La part du premier enfant après 40 ans a explosé dans les pays développés
La part du premier enfant après 40 ans a explosé dans les pays développés © Maxppp / GAETAN BALLY

En l'espace de 40 ans, le nombre de maternités après 40 ans a plus que doublé dans certains pays. Avec la conservation des ovocytes, il est permis de penser, d'après l'étude, que les maternités au-delà de 50 ans ont aussi un peu d'avenir.

L'allongement des études, la gestion des carrières, l'incertitude économique, les unions tardives, tout ça conduit inexorablement, depuis le début des années 80, à cet essor des grossesses après 40 ans. 

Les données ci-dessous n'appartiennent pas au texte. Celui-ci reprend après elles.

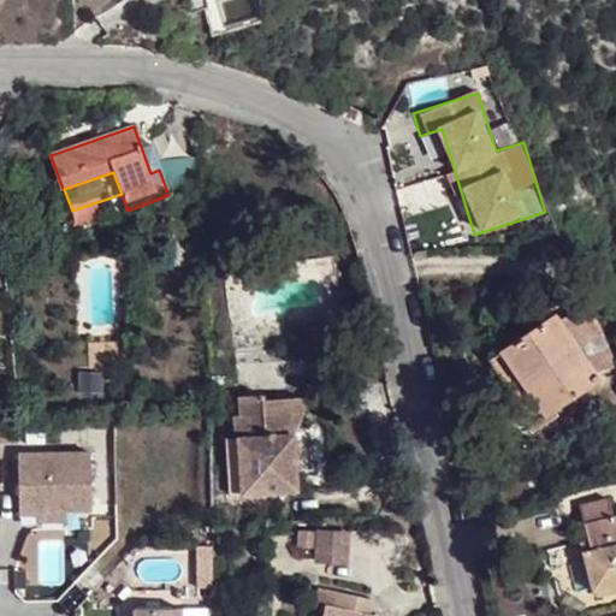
[(531,374),(555,409),(599,379),(555,314),(501,351),(521,380),(531,374)]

En 1984, elles représentaient moins de 0,5% du total des premières naissances. En 2014, c'était 2%, et même près de 5% en Espagne ou en Italie. Car le constat c'est aussi ça : il y a quarante ans, la plupart des mères âgées donnaient naissance à un quatrième ou cinquième enfant. Aujourd'hui, après 40 ans, c'est leur premier ou leur deuxième. Une évolution qui tient en partie à la diffusion de la fécondation in vitro. 

Fécondation in vitro et cryoconservation contre horloge biologique

Aux États-Unis, 11% des naissances chez les femmes de plus de 40 ans se font grâce à la FIV. Le don d'ovules permet même d'y recourir à 45 ans ou plus. 

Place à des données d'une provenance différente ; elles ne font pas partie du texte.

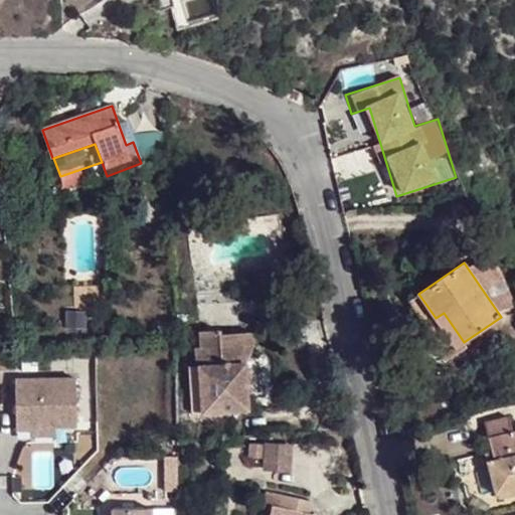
[(446,355),(464,342),(444,313),(436,318),(418,294),(408,301),(446,355)]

En 2016, on a ainsi compté en Europe près de 1 300 naissances chez des plus de 50 ans. D'après les chercheurs, la congélation d'ovules autrement appelée cryoconservation va accentuer le phénomène. 

Attention toutefois, pas de magie : l'horloge biologique reste une réalité. L'étude rappelle que les FIV ont beaucoup moins de chances de succès après 40 ans et que plus de la moitié des grossesses après 42 ans se terminent par une fausse couche.